Tuesday 7 September 2010

‘It is unlawful to photograph a crime scene’

The Met and photography – no change.

Just for the record, when I approached the scene of the BMW crash on Hoe Street on Saturday, a police officer told me there was no way past. I explained I was not seeking to pass the cordon, I was simply approaching it in order to take some photographs. He said this was unlawful. I politely replied that my understanding was that it was perfectly lawful to take photographs in a public place. He replied that this was not true when a crime scene was involved and that it is an offence to photograph a crime scene.

This impasse was resolved when the officer grinned and then said, ‘Oh, go on then.’ Which was nice.

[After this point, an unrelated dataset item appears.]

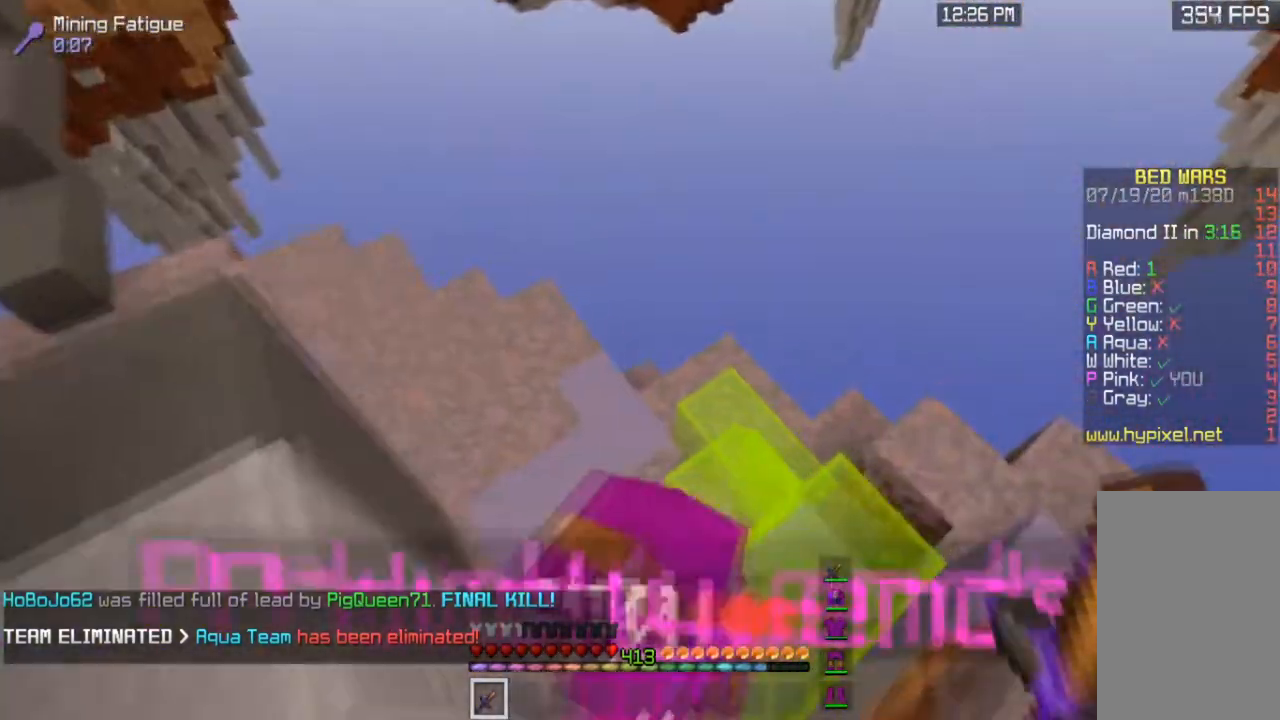
{"keys": ["w"], "mouse": [], "events": [[167, "d", "up"]]}
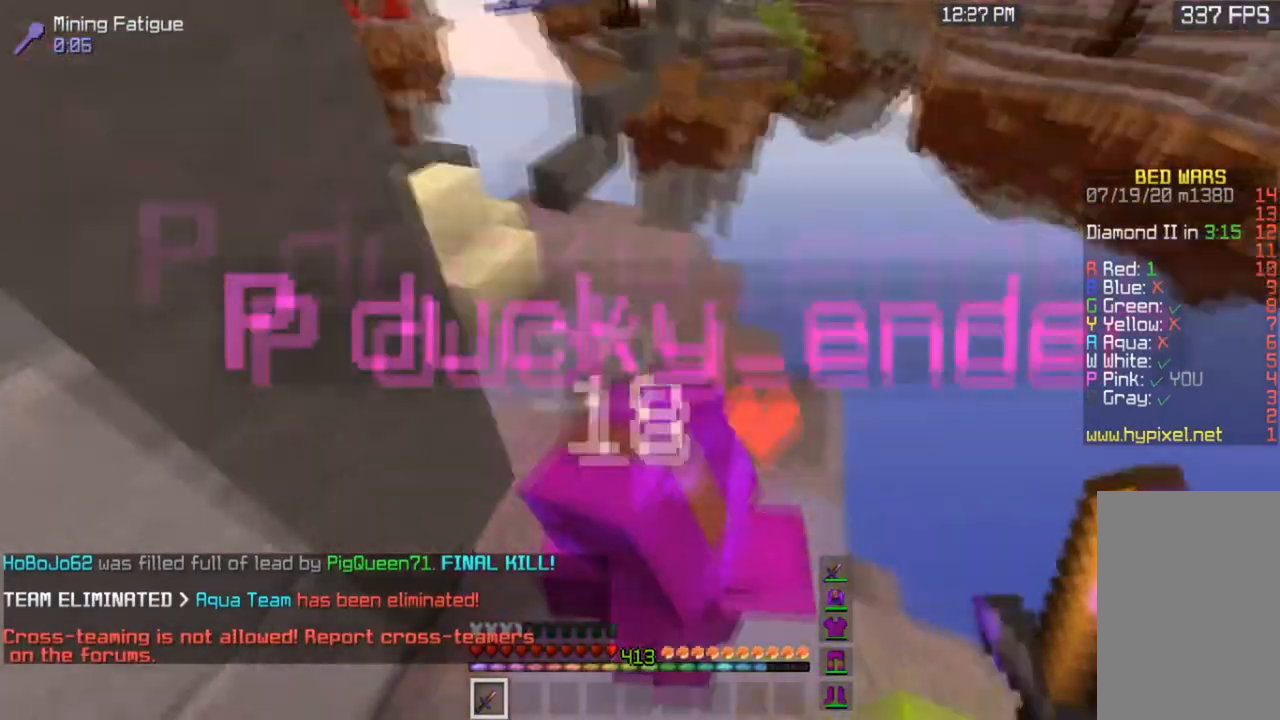
{"keys": ["w"], "mouse": [], "events": []}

When I went to one of the other cordons to take some more pics, the officer there raised no objections at all.

Ironically, there were members of the public wandering around inside the cordon. They were staff from the Skoda dealership on Hoe Street who’d come outside to take a closer look at the wreckage. So in theory they might have been contaminating the crime scene before the forensic investigators had arrived.

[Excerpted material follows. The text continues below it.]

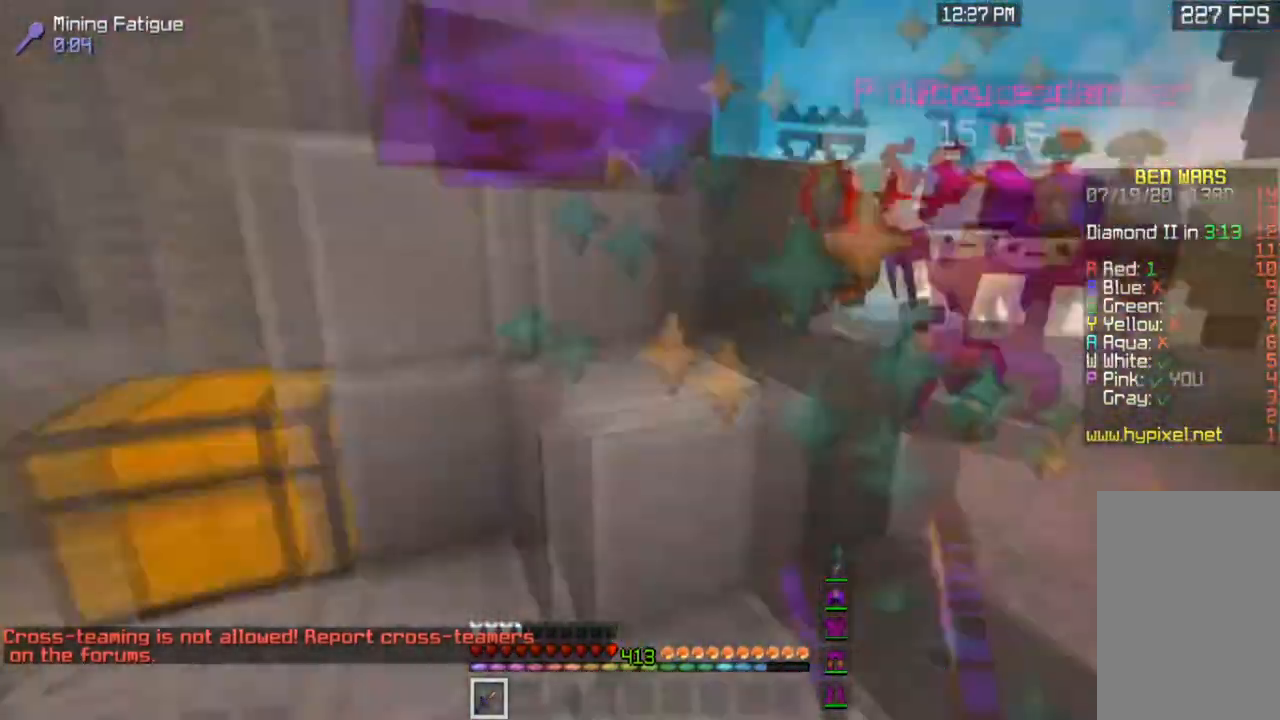
{"keys": ["a", "w"], "mouse": ["left"], "events": []}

A few weeks ago a professional journalist in Hackney had this experience while standing outside a police cordon taking photographs:

The incident happened as Valino photographed the crime scene from outside a police cordon whilst on assignment from the Hackney Gazette. She had identified herself as a journalist and showed her UK Press Card to police.

A police Sergeant approached Valino telling her that she was disrupting a police investigation and to hand over her camera. After protesting to the Sergeant that she was in a public place, outside the cordon he had no right to take her camera, he grabbed her wrist and pulled out his handcuffs. Before he could put the cuffs on she handed him her camera. He then left for five minutes before coming back, bringing Valino inside the cordon and asking her to show him the images and deleting them. Valino was told that she could come back in a few hours to photograph the scene.

This incident highlights how police officers are still woefully ignorant of the law regarding photography and the agreed ACPO Media Guidelines.